Like many of you, the first real 3D accelerator I owned was a 3dfx Voodoo card. This was way back in 1995. DirectX and Direct3D had yet to be released to the public, and OpenGL was only used for CAD and scientific rendering apps. In those primordial times, if a game developer wanted to harness the awesome rendering power of the Voodoo hardware, he had to write his game with Glide, 3dfx’s own application programming interface (API). This was all before the open standards movement became a powerful force in development circles, and Glide offered 3dfx a major competitive advantage: If a gamer wanted to see all the kick-ass 3D effects that Glide enabled, he had to play the game on 3dfx hardware—lest he suffer Glideless, in a depressing, busted-up world of jaggy, unfiltered textures.

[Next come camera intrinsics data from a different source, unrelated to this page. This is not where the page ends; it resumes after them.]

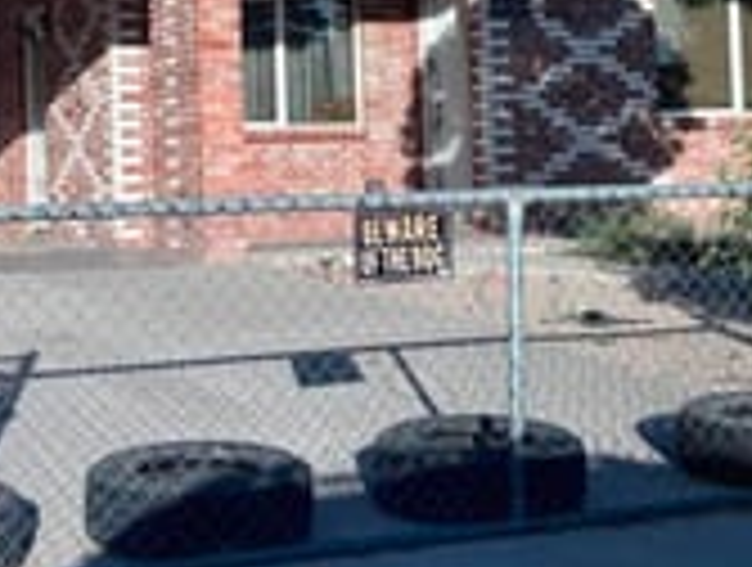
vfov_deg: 16.8
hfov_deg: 22.4
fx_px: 1894
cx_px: 293
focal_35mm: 87
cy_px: 40
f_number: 1.6
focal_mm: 5.96
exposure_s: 1/444
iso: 50
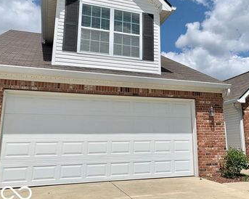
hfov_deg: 48.3
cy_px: 82
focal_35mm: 37
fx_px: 273
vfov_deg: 40.0
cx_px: 166
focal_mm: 4.25
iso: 25
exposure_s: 1/5128
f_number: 1.8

The 3dfx/Glide domination ended when id Software and other game developers started releasing titles that used the OpenGL API, which wasn’t dependent on 3dfx hardware (but worked with 3dfx chips through a Glide translation layer). OpenGL opened the door for other 3D chip companies to build competitive products, and thus ATI, S3, Matrox, and Nvidia entered the fray with hardware of their own.
With every new OpenGL or DirectX game released, Glide slowly transitioned from an advantage to a liability for 3dfx. As competitors like Nvidia embraced new technology and embarked on a period of incredibly rapid improvements, 3dfx remained tied to its Glide past, and, as a result, was slow to embrace new rendering enhancements, such as 32-bit color and antialiasing. Ultimately, this contributed to 3dfx’s demise, and embracing open standards allowed Nvidia and ATI to flourish.
Why are we talking about this today? Because Nvidia stands at a crossroads, with two closed, proprietary APIs that have mainstream potential: the general-purpose computing CUDA API, and the PhysX physics-acceleration API, which sits on top of CUDA. These are both promising technologies, but only owners of Nvidia hardware can harness their power. Meanwhile, there are two emerging open standards that mirror what Nvidia is doing with its proprietary development. One is OpenCL 1.0, and the other is a general-purpose GPU computing API, which Microsoft will include in DirectX 11. There are a relatively small number of consumer applications that use CUDA, PhysX, or OpenCL right now, but the possible applications for the tech are endless—grossly simplified, these APIs let graphics chips perform CPU-like functions. The question Nvidia needs to be asking is simple: Will developers write their general-purpose GPU computing apps using a proprietary API that works on only a subset of PCs—those stuffed with Nvidia hardware—or will they use an open API that will work on every PC on the market?
Nvidia’s path is clear: It needs to stop trying to convince us that closed APIs are good, and instead embrace OpenCL and Microsoft’s yet-to-be-named solution. It needs to port PhysX to run on one of the open APIs, then use PhysX as a platform to advertise the kind of power that Nvidia delivers (with the recipients of all this messaging being ATI diehards and anyone considering the forthcoming Larrabee GPU from Intel).
By focusing on what its always done well—building kick-ass hardware—instead of force-feeding us closed APIs, Nvidia will thrive. As for CUDA? It’s served its purpose, but its time has passed. It’s time to kill CUDA.